I definitely buried the lede, hoping that the rest of the DSC would figure out that I was trying to gently say that finding content changes between original and re-released children’s books isn’t necessarily a big deal in and of itself – even if it probably feels that way when your computational analysis starts spitting out discrepancies. To me, presenting these differences as a major finding seemed like we’d be recreating exactly the kind of blind spot that people have criticized digital humanities projects for: claiming something that’s already known in the field as exciting new knowledge just because it’s been found digitally. But in a pretty un-feminist turn, I tried to soften this (already hard-to-parse) position by calling myself a nerd rather than an expert, apologizing for even sharing my expertise, and justifying why I was sharing it at all. It my way of trying to make the collaboration run more smoothly, but in retrospect it was not my finest moment.
It wasn’t until our call a few weeks later that the whole truth came out: I have way less of a filter in person! And at first it was kind of awkward, probably because the group didn’t understand why I was the only person unsure about the value of diving into these changes as a whole, dedicated DSC post. But before long, people got interested in the awesome tradition of theorizing power relations in childhood studies and its implications for children’s literature, and I was thinking about how the process itself of finding these differences might be useful to others. The rest of the DSC also asked questions about my own anxious experience of feeling like the least “digital” humanist in the group, and we agreed that it would be nice to make that part of the post, too. After a good talk (Katia described some of it at the end of her last post), we turned our plans for DSC #3 into what it is now: a post about collaboration and disciplinary knowledge in digital humanities projects, with a bonus section about corpus comparison.

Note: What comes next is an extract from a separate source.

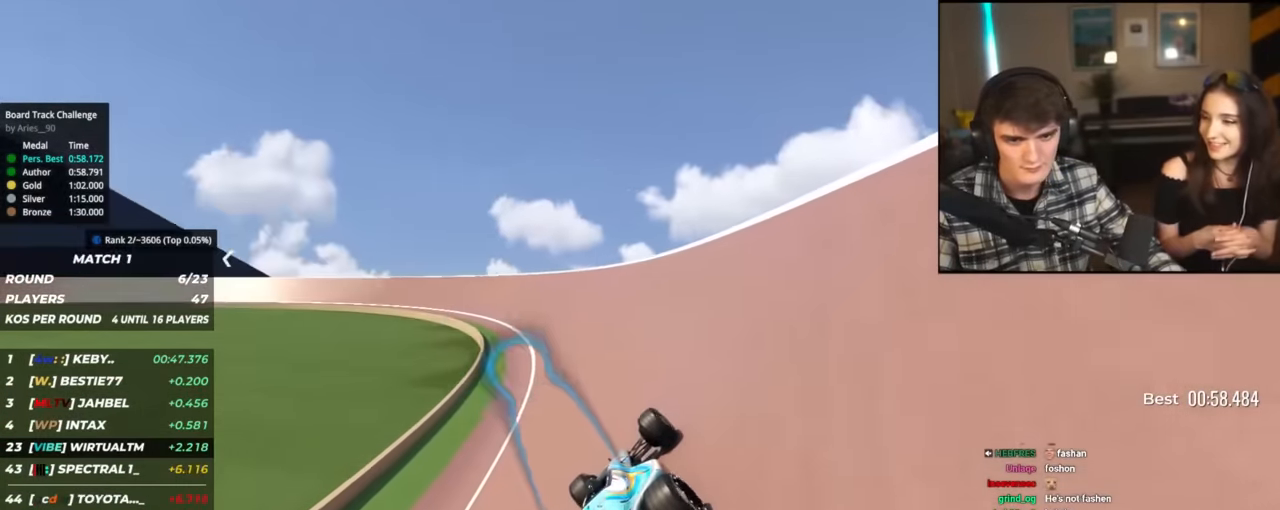
{"keys": ["up"], "events": [[200, "left", "up"], [250, "left", "down"], [433, "left", "up"]]}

As most digital humanities people now agree, there is no meaningful “hacking” without deep, well-theorized “yacking” – but too often, collaborators in digital humanities projects can feel less relevant if they aren’t the ones writing code. At the same time, the labor that goes into preparing and running a digital project (from building the corpus to cleaning data to running text comparisons) should be valued and honored as intellectual work too. It’s important for digital humanities teams to foreground this “both-and” (“yes, and”?) approach, from forming research groups that meaningfully include both digital and disciplinary experts to making sure that each member knows their contributions are essential to the project. This can be especially tough to do when your team is spread around the world, like ours is, and only communicates by email and occasional calls. But it’s worth the time and effort it takes to talk through the conflicts, ambiguities, and surprising overlaps.
This isn’t the end for our discrepancy data – just because having differences between original and re-released books is not that uncommon in children’s literature doesn’t mean that the differences can’t tell us interesting things about the books and their shifting cultural contexts. Check out this sample of differences from the great spreadsheet Quinn made!

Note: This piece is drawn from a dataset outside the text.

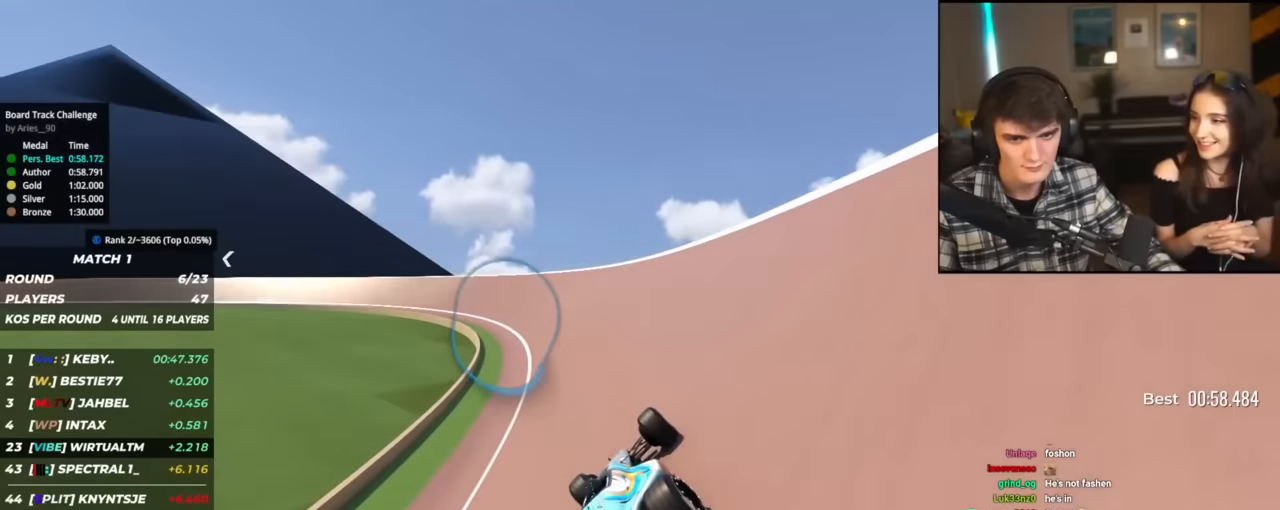
{"keys": ["up"], "events": [[34, "left", "down"], [217, "left", "up"], [300, "left", "down"], [501, "left", "up"]]}
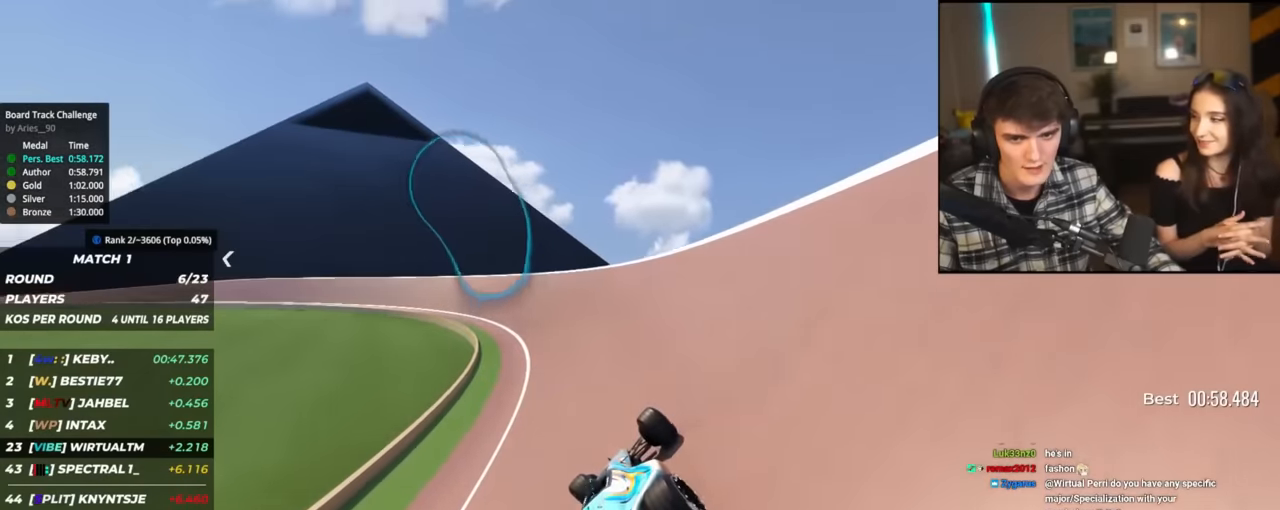
{"keys": ["left", "up"], "events": [[83, "left", "down"], [183, "left", "up"], [267, "left", "down"]]}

There might be some really interesting findings as we dig in deeper, and computational text analysis could be one way to help us understand these changes more. We are still figuring that out, as well as how we are going to handle the enormous amount of data that this corpus contains: what to pursue more deeply, and what to leave aside in favor of delving into other discoveries. But we know for sure that asking our questions in conversation with the knowledge of both specific disciplines and the digital humanities is one important place to start!
For now, I’ll leave you with Quinn’s notes on how to computationally work out differences between two versions of a text.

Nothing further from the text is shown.